Usha stood, walking around the table in smooth, small steps, like he was floating. “The guards were not capable of protecting her from that threat. It’s not their fault.” He paused, resting his hands on the back of her chair. “It seems she is capable of defending herself just fine, so our attention should turn to finding the motivations around the attack.”

“Exactly,” Victor said. “Well, not totally. I think she still needs some extra protection, all of you do.”

“We should also discuss your capability in guarding this young woman, and whether you are distracted,” Mateus said.

“I am very capable of guarding her.” He looked at Regina. “You guys need to worry about protecting this place. What if an army of cursed Revolving Beasts come through here? Like fish in a barrel.”

Regina waved her hands in front of her. “Gentleman, please remain calm.” Mateus leaned back in his chair. Victor pushed his lips together, but remained quiet. “Victor and Celeste, please excuse us. The board will decide how to handle this situation.”

“Yes, ma’am,” Victor said stiffly.

Celeste stood without another word and walked out of the room. She was scared because they were scared. They were out of their league with this thing, and that worried her.

Rylan and Tink were waiting in the hallway.

“What happened in there?” Rylan asked.

“Mateus is blaming Victor for the attack. They’re not really focusing in on the issue at hand. It seems like they’re fighting,” Celeste said.

“That’s totally not fair,” Tink said.

“They kicked us out so they could decide what to do,” Celeste said. “Like this happened to them, not me? Why do they get to decide everything for me?”

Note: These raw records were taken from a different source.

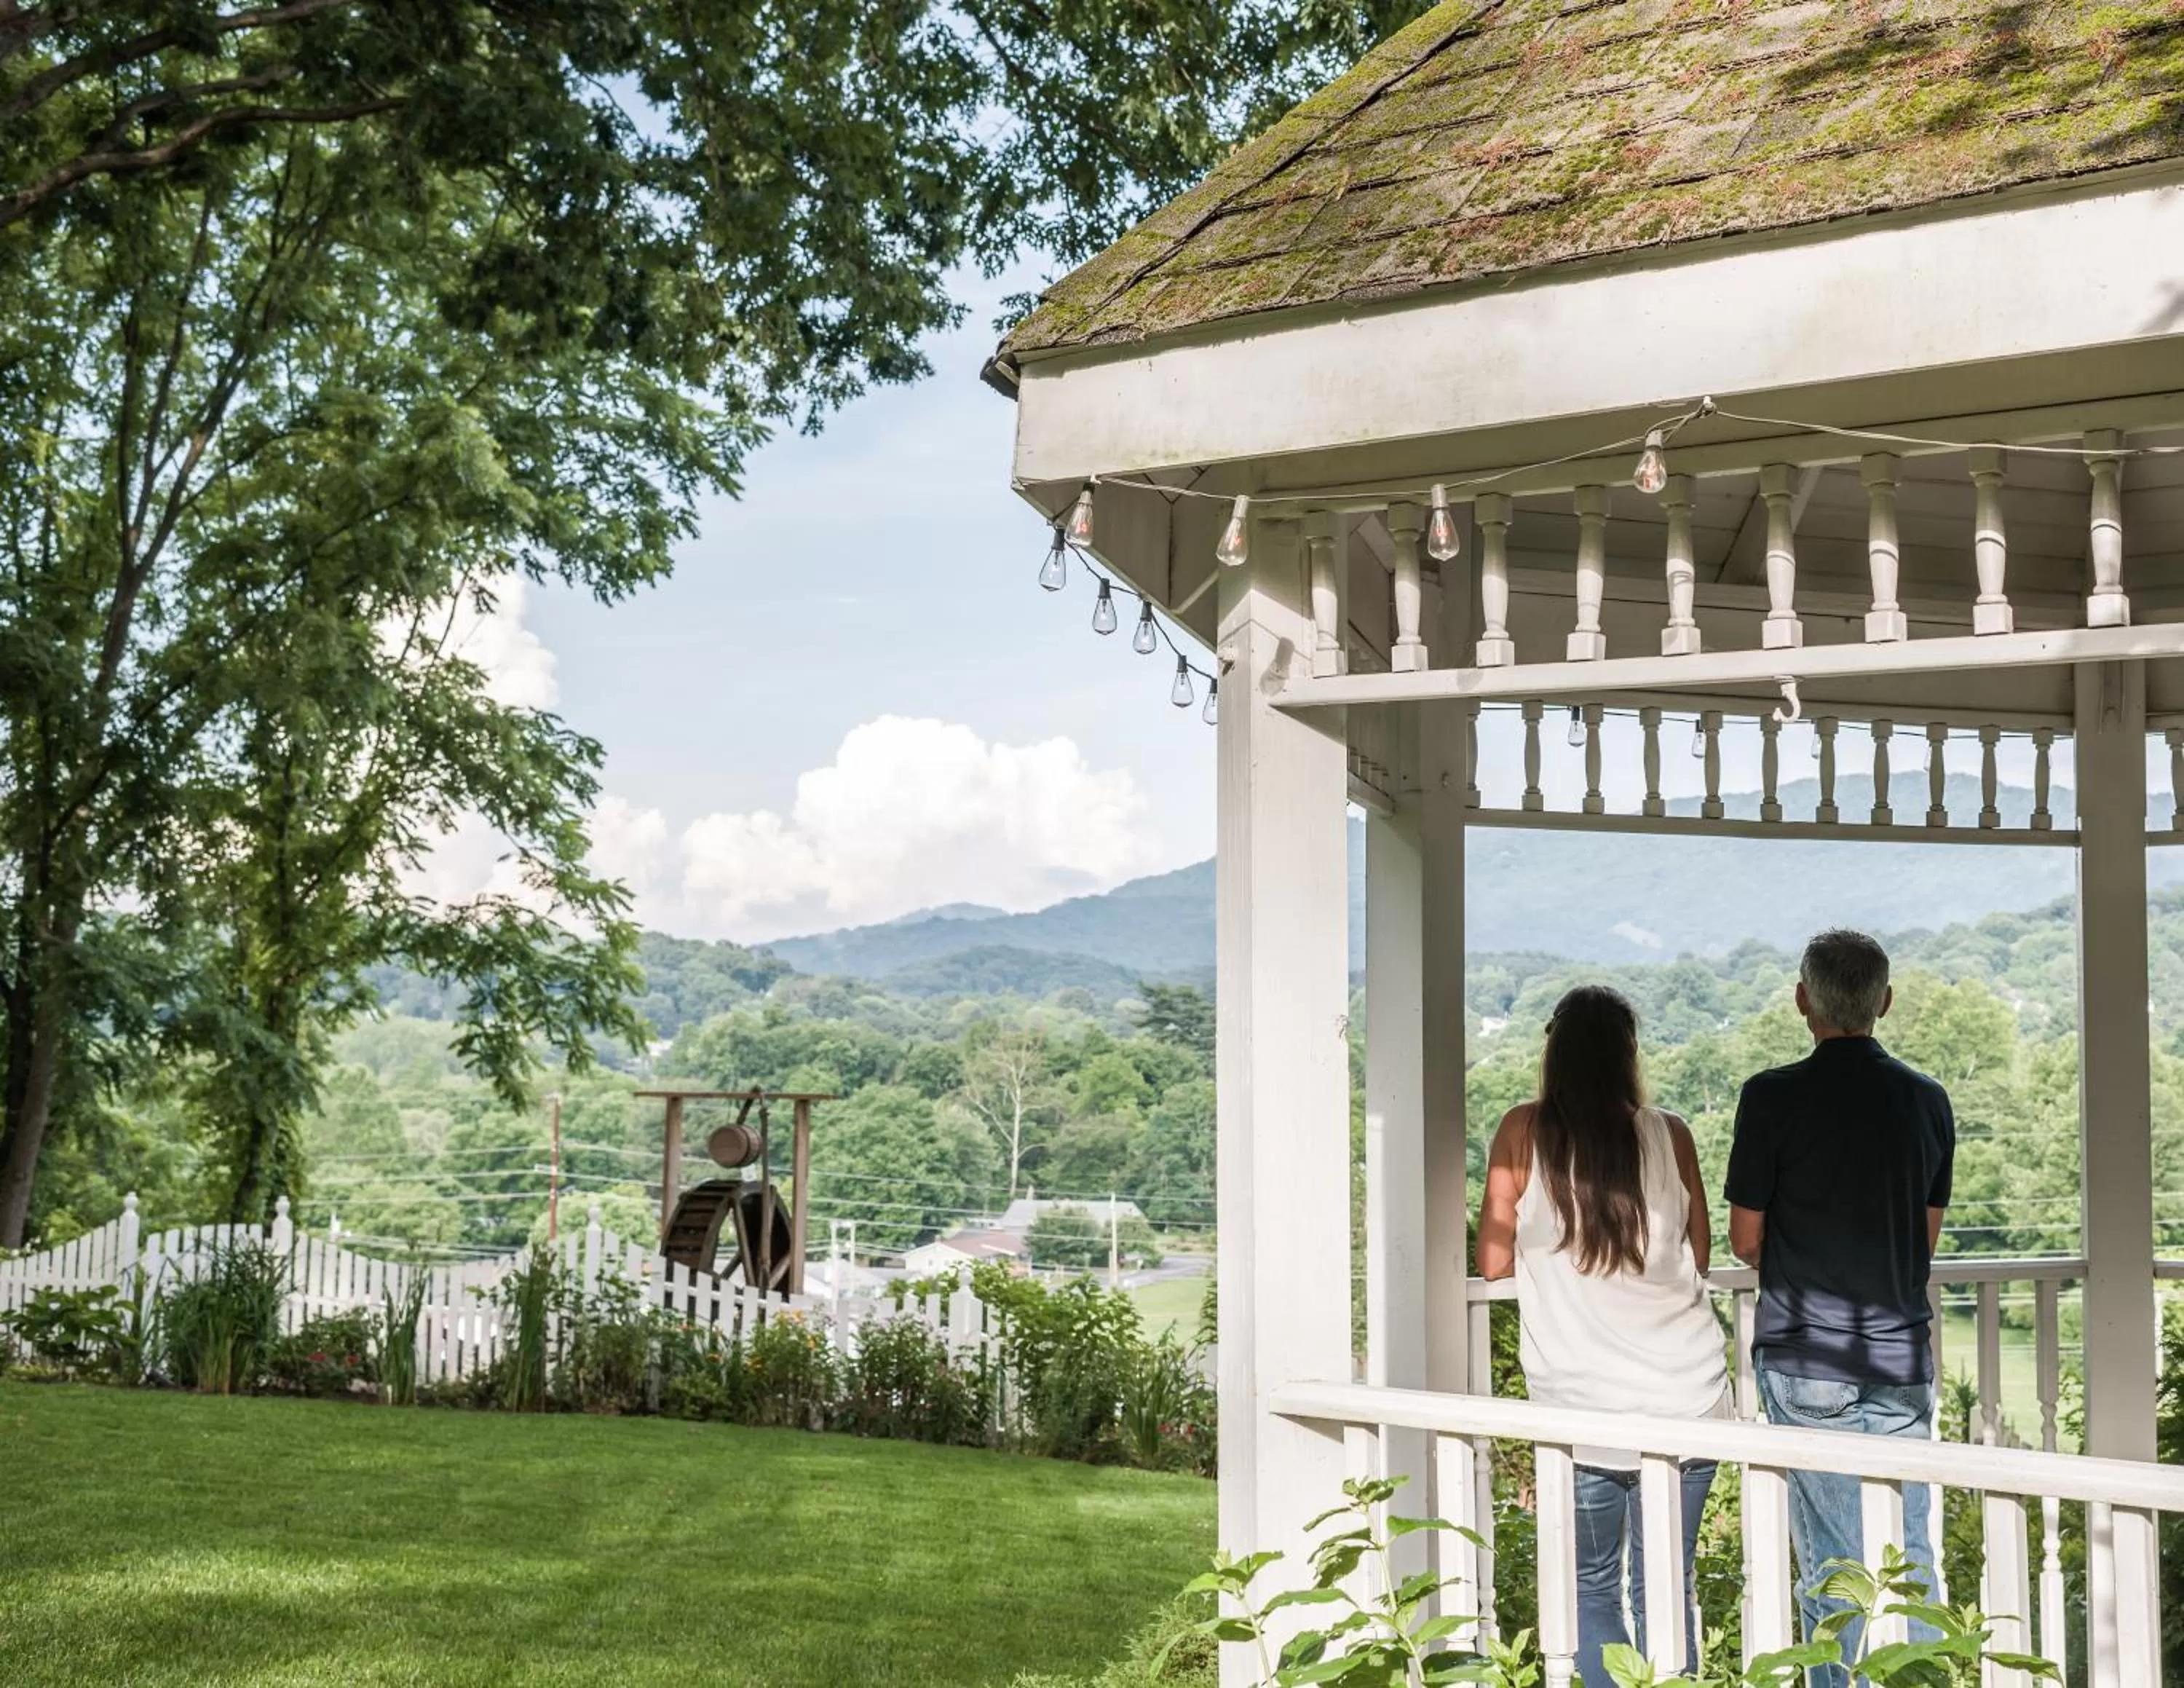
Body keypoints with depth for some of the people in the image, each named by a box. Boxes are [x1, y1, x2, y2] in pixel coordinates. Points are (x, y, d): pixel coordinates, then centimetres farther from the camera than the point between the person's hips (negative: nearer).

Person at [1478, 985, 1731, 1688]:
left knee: (1592, 1588, 12)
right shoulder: (1669, 1134, 1)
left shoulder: (1524, 1133, -3)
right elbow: (1699, 1253, 13)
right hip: (1686, 1397, 1)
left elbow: (1494, 1261, 2)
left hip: (1582, 1407, -1)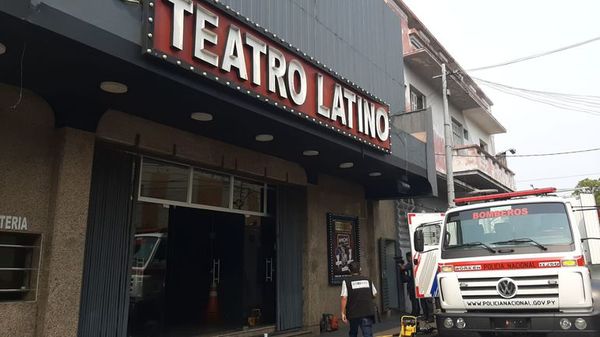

“They don’t,” Victor said. He looked side to side, scanning the faces of the
Sidhe
around them, and then pulled them down a hallway. He took them to a dark corner Celeste recognized where she and Rylan had snuck off to. “Look, we need to find out why this is happening. Something made that thing come after you.”

“What do we do?”

“We need a spy,” Victor said.

“What kind of spy?” Celeste asked. “What does that mean?”

“The undetectable, dirty kind.”

Rylan interjected. “Are you suggesting what I think you’re suggesting?”